Female subjects ages 21-65 with insulin resistance and scheduled for Roux-en-Y gastric bypass at Vanderbilt University Medical Center will be studied before and 4-6 weeks after surgery.

Primary Outcomes

UPLC-ESI MS/MS profiling of lipd extracts from muscle biopsies to evaluate effects of gastric bypass induced-caloric restriction on diacylglycerol molecular species accumulation.
time frame: 1 year

Secondary Outcomes

To evaluate the effects of gastric bypass induced-caloric restriction on skeletal muscle insulin action via a hyperinsulinemic-euglycemic clamp and profiling markers of insulin signaling.
time frame: 1 year
To evaluate the effects of gastric bypass induced-caloric restriction on lipid-mediated inflammatory responses by profiling cytokines and free fatty acids in blood and inflammation markers in skeletal muscle biopsies.
time frame: 1 year

Eligibility Criteria

Female participants from 21 years up to 65 years old.

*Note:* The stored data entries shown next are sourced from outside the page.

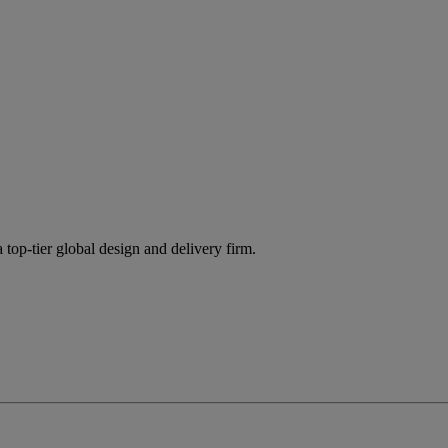
 top-tier global design and delivery firm.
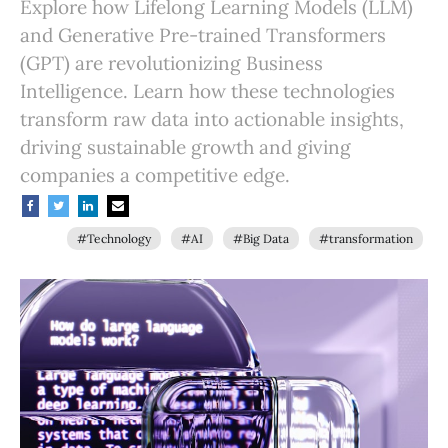
Explore how Lifelong Learning Models (LLM)
and Generative Pre-trained Transformers
(GPT) are revolutionizing Business
Intelligence. Learn how these technologies
transform raw data into actionable insights,
driving sustainable growth and giving
companies a competitive edge.
#Technology
#AI
#Big Data
#transformation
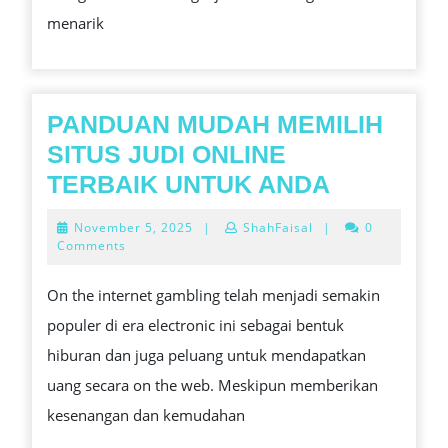
TIPS,
menarik
STRATEGI,
DAN
GAME
TERPOPULER
PANDUAN MUDAH MEMILIH
DI
SITUS JUDI ONLINE
INDONESIA
PANDUA
TERBAIK UNTUK ANDA
2026
MUDAH
November
November 5, 2025
|
ShahFaisal
|
0
MEMILIH
5,
Comments
2025
SITUS
On the internet gambling telah menjadi semakin
JUDI
populer di era electronic ini sebagai bentuk
ONLINE
hiburan dan juga peluang untuk mendapatkan
TERBAIK
uang secara on the web. Meskipun memberikan
UNTUK
kesenangan dan kemudahan
ANDA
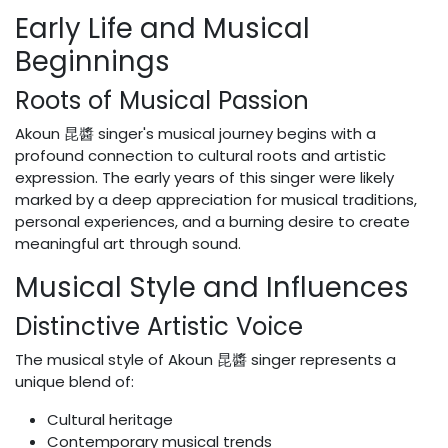
Early Life and Musical
Beginnings
Roots of Musical Passion
Akoun 昆醬 singer's musical journey begins with a
profound connection to cultural roots and artistic
expression. The early years of this singer were likely
marked by a deep appreciation for musical traditions,
personal experiences, and a burning desire to create
meaningful art through sound.
Musical Style and Influences
Distinctive Artistic Voice
The musical style of Akoun 昆醬 singer represents a
unique blend of:
Cultural heritage
Contemporary musical trends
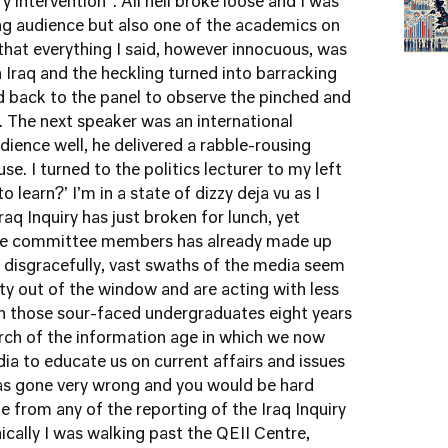
ry intervention". All hell broke loose and I was
ng audience but also one of the academics on
 that everything I said, however innocuous, was
 Iraq and the heckling turned into barracking
ed back to the panel to observe the pinched and
. The next speaker was an international
dience well, he delivered a rabble-rousing
e. I turned to the politics lecturer to my left
 learn?' I'm in a state of dizzy deja vu as I
Iraq Inquiry has just broken for lunch, yet
five committee members has already made up
t disgracefully, vast swaths of the media seem
ity out of the window and are acting with less
an those sour-faced undergraduates eight years
arch of the information age in which we now
media to educate us on current affairs and issues
has gone very wrong and you would be hard
e from any of the reporting of the Iraq Inquiry
nically I was walking past the QEII Centre,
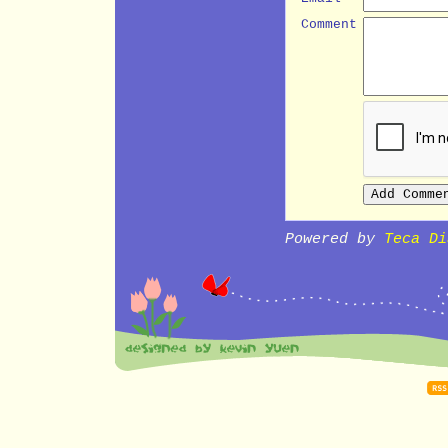
Comment
Powered by
Teca Di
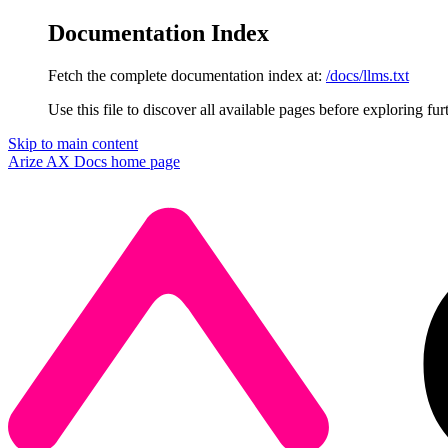
Documentation Index
Fetch the complete documentation index at:
/docs/llms.txt
Use this file to discover all available pages before exploring fur
Skip to main content
Arize AX Docs
home page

Inclusion Criteria: - For Normal Weight Subjects: - Age 21-65 years - BMI of 21 to 27 kg/m2 - Normal glucose tolerance as determined by OGTT on day of screening - No family history of diabetes - For Morbidly Obese Subjects: - Age 21-65 years - BMI of 30 to 65 kg/m2 - Scheduled for Roux-en-Y gastric bypass at Vanderbilt Medical Center - Insulin resistant as determined by OGTT on day of screening Exclusion Criteria (for all subjects): - Clinically significant heart disease - Clinically significant hepatic or renal disease - Pregnancy - Breastfeeding - Any abnormality that would preclude safe completion of study - Use of statins - Use of thiazide or furosemide diuretics, beta blockers, or other chronic medications with known adverse effects on glucose tolerance levels unless subject has been on stable dose of such medications for the past 3 months before entering the study

Additional Information

Official title Diacylglycerols and Insulin Action in Skeletal Muscle Upon Caloric Restriction
Principal investigator Charles R Flynn, PhD
Description We hypothesize that in a setting of surgically-induced weight loss decrements in select DAGs result in improved glucose utilization, altered insulin signaling and decreased inflammatory responses. We propose to examine the impact of molecular DAG species accumulation on glucose utilization, insulin signaling and inflammation in skeletal muscle from morbidly obese subjects before/after 10% weight loss facilitated by Roux-en-Y Gastric Bypass (RYGB). We will compare these results to those from a control, normal weight cohort The detected differences in DAG molecular species, insulin action, inflammatory responses between normal and obese subjects (before/after weight loss) will emphasize pathways coordinately altered as a consequence of adiposity and RYGB surgery. The primary endpoints for this study will be: Insulin sensitivity (glucose Rd, insulin levels, DAG mass, DAG species amounts).Secondary endpoints will be: FFA levels, inflammatory cytokine production, and insulin signaling in skeletal muscle.
Trial information was received from ClinicalTrials.gov and was last updated in April 2016.
Information provided to ClinicalTrials.gov by Vanderbilt University.